Dear Grinnell Advocates,
I am sure you are a wonderful organization, and I wholeheartedly respect and support your mission on this campus. The recent posters about dating violence signal your increased presence on campus and indicate that you are a resource. Unfortunately, there is nothing else worthy of praise about these posters, in my mind.
The first time I stopped and read the thread of text messages portrayed as a dating abuse I only found myself puzzled. Is this thread annoying? Could be. Is it a “red flag”? Could be. Is it also a minor issue that could be resolved in two text messages? Yes. Could it also be a result of a misunderstanding? Yes.
I have been to hell and back through an abusive relationship. And it wasn’t that sugary “Honey, I just miss you, I want to talk to you.” Is the poster like that for the lack of better prompts? Can I please share with you the realities of dating abuse conversations? Because maybe if we stopped portraying dating violence as this sweetened, clingy texting, but actually showed it as an excruciating experience of being loved, hated, controlled and nurtured at the same time, people would stop dismissing unhealthy relationships as a minor personal problem left to an individual to deal with and realize that it is no less painful than all the other types of abuse. When I was going through my experience, you couldn’t help. I didn’t know Grinnell Advocates could help me. And I didn’t even reach out because there is that feeling that with the entire buzz about Title IX, unhealthy relationships are not serious/harmful/damaging enough to raise your voice. I didn’t go to anybody because I thought dating violence is not enough of an issue to bug people busy dealing with real problems, you know. Society tends to dismiss unhealthy relationships as this “teenage girl” problem. To break this attitude, you have to be harsh. Much more harsh and realistic than “Honey, I just miss you, I want to talk to you.”

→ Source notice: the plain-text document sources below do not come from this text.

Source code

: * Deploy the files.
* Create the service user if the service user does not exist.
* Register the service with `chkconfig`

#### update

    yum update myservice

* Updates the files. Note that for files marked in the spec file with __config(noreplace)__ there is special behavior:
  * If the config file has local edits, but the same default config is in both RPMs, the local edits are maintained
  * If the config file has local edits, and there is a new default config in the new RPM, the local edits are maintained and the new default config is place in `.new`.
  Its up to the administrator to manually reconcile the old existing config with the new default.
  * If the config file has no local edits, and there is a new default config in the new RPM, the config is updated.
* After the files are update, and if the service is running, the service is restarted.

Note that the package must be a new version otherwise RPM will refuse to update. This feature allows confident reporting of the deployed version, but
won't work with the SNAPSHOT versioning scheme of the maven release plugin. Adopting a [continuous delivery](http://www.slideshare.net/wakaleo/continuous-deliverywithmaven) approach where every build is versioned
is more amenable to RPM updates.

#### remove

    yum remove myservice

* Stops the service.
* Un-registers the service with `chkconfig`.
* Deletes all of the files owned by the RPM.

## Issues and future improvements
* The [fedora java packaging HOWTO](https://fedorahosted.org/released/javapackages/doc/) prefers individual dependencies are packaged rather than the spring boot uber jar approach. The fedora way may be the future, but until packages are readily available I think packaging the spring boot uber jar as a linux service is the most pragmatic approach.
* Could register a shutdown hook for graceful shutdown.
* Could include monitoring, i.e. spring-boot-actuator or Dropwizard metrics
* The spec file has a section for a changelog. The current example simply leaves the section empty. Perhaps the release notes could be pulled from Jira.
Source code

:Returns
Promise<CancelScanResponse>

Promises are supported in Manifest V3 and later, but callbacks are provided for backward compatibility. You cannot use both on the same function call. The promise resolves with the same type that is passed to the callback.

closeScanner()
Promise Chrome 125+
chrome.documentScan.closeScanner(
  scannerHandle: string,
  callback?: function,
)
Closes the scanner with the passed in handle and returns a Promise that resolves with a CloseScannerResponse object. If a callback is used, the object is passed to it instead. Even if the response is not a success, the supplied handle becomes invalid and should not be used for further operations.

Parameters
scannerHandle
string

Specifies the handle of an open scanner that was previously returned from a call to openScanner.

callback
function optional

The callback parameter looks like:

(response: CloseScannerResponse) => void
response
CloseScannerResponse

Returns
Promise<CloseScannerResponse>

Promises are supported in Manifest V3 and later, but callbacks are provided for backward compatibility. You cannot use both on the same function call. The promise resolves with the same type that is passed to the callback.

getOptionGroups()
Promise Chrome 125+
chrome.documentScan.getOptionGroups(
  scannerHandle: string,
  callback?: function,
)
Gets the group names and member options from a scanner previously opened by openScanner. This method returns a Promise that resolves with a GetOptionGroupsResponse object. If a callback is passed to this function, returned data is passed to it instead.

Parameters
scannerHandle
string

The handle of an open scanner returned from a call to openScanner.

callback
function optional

I have been to hell and back through an abusive relationship. And when I was there, in that position of helplessness, I didn’t need somebody to tell me there was a problem. I knew it—I knew something was wrong, I knew the relationship was harming me. I don’t and I didn’t need some poster to tell me there was an issue. So, what? I wanted advice on how to regain control, on how to get out of the trap, on how to gather strength and run away. Well, after several months of it, I found the answers the hard way. And I just wish that for somebody out there who is struggling with a similar experience, a) it wouldn’t take so long because somebody would actually pay attention and b) somebody would give them advice on how to confront the problem. You can’t have a manual on how to quit an abusive relationship, but some generic suggestions would have been appreciated back when I was utterly distressed.
I am sure you are a wonderful organization, and I wholeheartedly respect and support your mission on this campus, but I have to critique you because I can’t stand the idea of a similar experience happening to somebody else out there. Ultimately, I am grateful that you’re presenting yourself as a resource, but I am unforgiving that you have failed to change anything with your posters.